:: Item position entries ::
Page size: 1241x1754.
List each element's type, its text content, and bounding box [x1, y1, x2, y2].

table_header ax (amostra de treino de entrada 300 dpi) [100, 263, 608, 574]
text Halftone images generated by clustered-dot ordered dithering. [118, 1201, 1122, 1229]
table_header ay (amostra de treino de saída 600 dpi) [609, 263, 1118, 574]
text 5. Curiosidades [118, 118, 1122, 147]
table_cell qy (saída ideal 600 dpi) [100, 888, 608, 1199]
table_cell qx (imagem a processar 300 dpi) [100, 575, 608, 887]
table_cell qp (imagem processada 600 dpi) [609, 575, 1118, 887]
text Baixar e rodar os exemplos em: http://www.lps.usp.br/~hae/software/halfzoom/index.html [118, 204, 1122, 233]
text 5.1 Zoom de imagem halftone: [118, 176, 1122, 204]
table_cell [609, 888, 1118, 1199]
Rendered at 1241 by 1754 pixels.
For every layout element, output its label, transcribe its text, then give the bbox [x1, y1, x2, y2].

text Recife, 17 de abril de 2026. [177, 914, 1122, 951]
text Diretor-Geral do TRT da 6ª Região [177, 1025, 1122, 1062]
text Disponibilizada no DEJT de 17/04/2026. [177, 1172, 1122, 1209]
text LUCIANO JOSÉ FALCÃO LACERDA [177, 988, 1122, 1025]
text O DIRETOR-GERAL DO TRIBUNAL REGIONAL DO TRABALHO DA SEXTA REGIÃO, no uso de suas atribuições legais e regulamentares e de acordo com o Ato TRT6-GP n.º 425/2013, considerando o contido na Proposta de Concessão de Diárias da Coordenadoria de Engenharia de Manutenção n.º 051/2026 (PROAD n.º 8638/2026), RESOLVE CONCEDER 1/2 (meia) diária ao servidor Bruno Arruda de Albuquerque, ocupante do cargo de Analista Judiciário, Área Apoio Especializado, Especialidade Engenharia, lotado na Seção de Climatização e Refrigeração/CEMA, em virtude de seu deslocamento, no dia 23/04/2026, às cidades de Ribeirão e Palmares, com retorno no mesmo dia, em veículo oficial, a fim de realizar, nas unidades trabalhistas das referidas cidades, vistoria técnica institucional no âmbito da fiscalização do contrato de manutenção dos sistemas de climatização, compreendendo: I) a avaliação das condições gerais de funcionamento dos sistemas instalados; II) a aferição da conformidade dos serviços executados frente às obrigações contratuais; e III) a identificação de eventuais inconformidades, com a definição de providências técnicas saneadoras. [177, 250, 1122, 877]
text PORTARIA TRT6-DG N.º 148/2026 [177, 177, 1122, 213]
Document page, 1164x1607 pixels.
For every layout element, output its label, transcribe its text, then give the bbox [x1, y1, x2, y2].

:: TASK ::
Write out the data verbatim from the first line through the line containing "text 5. Curiosidades [118, 118, 1122, 147]", including that line.

:: WRITTEN REPLY ::
Page size: 1241x1754.
List each element's type, its text content, and bounding box [x1, y1, x2, y2].

table_header ax (amostra de treino de entrada 300 dpi) [100, 263, 608, 574]
text Halftone images generated by clustered-dot ordered dithering. [118, 1201, 1122, 1229]
table_header ay (amostra de treino de saída 600 dpi) [609, 263, 1118, 574]
text 5. Curiosidades [118, 118, 1122, 147]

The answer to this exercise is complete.